***** Alıntı *****
20 Mayıs 2010 Perşembe

SAINT YILDIRIM !

Ne zaman ortaya çıkacak, ne zaman bir açıklama yapacak derken sonunda dün insan içine çıktı ulu insan SAINT Yıldırım.

Olay büyük, olay şaşırtıcı.

Neresinden bakılmalı ki bu açıklamalara?

Bence önce Fenerbahçeli taraftarlar açısından bakmalı...

Şampiyonluk gitmiş, 2 dakikalık kutlama yüzünden tüm ülkeye ve cihana madara olmuşsun, sinirden ortalığı yakıp yıkmışsın ve başkanın çıkmış Rüştü'nün yediği gol bana şaibeli gibi(!) geliyor demiş.

Şaibeli bile dememiş. Gibi geliyor bana demiş.

Ne söz verdiği 3 yıl üst üste şampiyonluktan bahsetmiş. Ne yapılan anonsdan dolayı taraftardan özür dilemiş, ne de önümüzdeki yıllara yönelik hedeflerini açıklamış.

Sadece çamur atmış,salağa yatmış, bir de tek büyük Fenerbahçe diyerek taraftarını da uyutmaya çalışmış.

Peki kaç Fenerbahçeli bunu yemiş?


Bir de Fenerbahçeli olmayanlar açısından değerlendirmekte fayda var.

Hatırlarsınız bundan 3-4 yıl önce Fenerbahçe'nin her maçında SAINT Yıldırım'a inanılma küfürler ediyordu rakip taraftarlar.

Önü kesilmişti biraz olsun bunların ama sağolsun yaptığı basın toplantısıyla önümüzdeki sezonu da garanti altına aldı Yıldırım.

Burdaki anlayış farkı çok önemli. Fenerbahçe'ye küfür etmeyen ama SAINT Yıldırım'a bir ters, bir düz yapan bu taraftarların önümüzdeki yıl önüne nasıl geçilecek?

Yıllar önce tesislerde dövdürdüğün kaptanına çamurlar atacaksın, her mağlubiyetten sonra bir merdiven boşlukları diyeceksin, bir hakemler diyeceksin, soyunma odaları basacaksın, sadece futbola değil basketbola şiddeti getirip şampiyon olan Efes Pilsen'li oyuncuları dövdürtüp kutlama yaptırmayacaksın, Beşiktaş'a kupada kaybedip seromoniye bile katılmayacaksın, başkan olarak karşına çıkabilecek potansiyel Saranları kulüpten ihraç edeceksin, diktatörlük yaratıp kulübünü ayrı bir cumhuriyet gibi gösterip bölücülük yapacaksın, kimbilir bizim duymadığımız onca pis işin içinde olacaksın sonra da ortaya bembeyaz sevgi güvercini gibi çıkacaksın.
*****
Görevleriniz
a. Alıntıya göre Yıldırım, Rüştü'nün yediği gol hakkında ne demiş?
b. Alıntıda "Şaibeli bile dememiş." ile başlayan kısmı "da uyutmaya çalışmış." sözlerine kadar hiç değiştirmeden yaz.
c. Alıntıda adı geçen spor kulüplerinin tamamını yaz.
***** Verilen Bilgiler *****
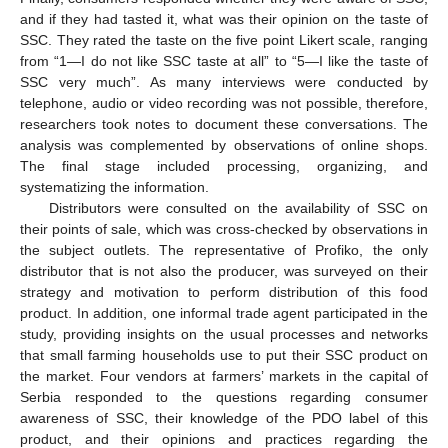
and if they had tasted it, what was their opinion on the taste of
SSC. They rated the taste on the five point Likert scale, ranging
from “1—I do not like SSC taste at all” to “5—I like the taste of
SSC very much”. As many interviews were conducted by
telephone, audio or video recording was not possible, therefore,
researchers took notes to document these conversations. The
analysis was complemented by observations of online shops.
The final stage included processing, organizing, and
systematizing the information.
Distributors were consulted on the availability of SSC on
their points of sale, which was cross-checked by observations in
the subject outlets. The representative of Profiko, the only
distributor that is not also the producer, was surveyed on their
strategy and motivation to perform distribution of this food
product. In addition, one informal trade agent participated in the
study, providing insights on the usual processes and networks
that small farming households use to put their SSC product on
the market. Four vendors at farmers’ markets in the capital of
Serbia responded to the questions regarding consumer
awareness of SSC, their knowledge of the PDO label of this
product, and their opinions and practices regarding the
*****
***** Verilen Bilgiler *****
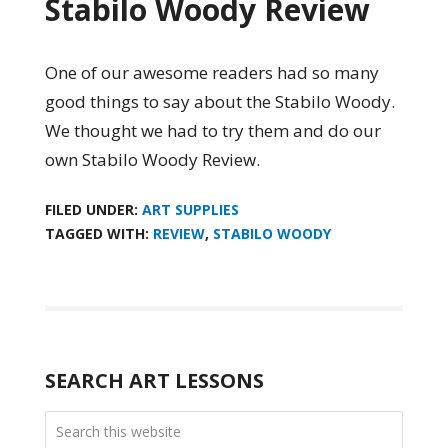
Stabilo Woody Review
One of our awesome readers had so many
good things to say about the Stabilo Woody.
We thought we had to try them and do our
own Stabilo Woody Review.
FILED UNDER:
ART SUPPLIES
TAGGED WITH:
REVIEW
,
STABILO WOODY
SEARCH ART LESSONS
*****
***** Verilen Bilgiler *****
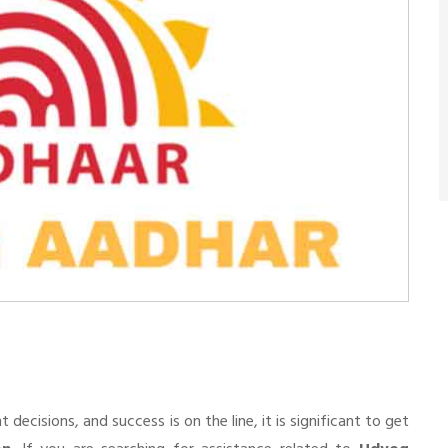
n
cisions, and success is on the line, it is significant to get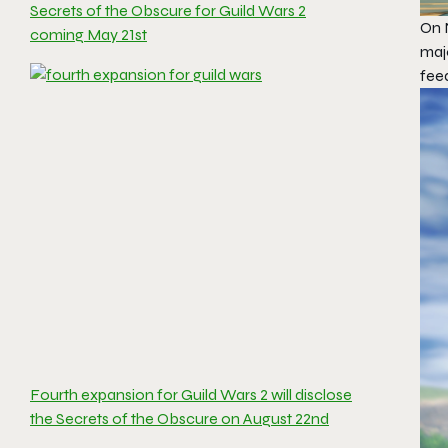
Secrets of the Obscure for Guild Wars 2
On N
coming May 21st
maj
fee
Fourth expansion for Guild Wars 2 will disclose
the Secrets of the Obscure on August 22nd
*****
Görev Yanıtları
a. Golün kendisine şaibeli gibi geldiğini söylemiş.

b.
Şaibeli bile dememiş. Gibi geliyor bana demiş.

Ne söz verdiği 3 yıl üst üste şampiyonluktan bahsetmiş. Ne yapılan anonsdan dolayı taraftardan özür dilemiş, ne de önümüzdeki yıllara yönelik hedeflerini açıklamış.

Sadece çamur atmış,salağa yatmış, bir de tek büyük Fenerbahçe diyerek taraftarını da uyutmaya çalışmış.

c. Fenerbahçe, Efes Pilsen, Beşiktaş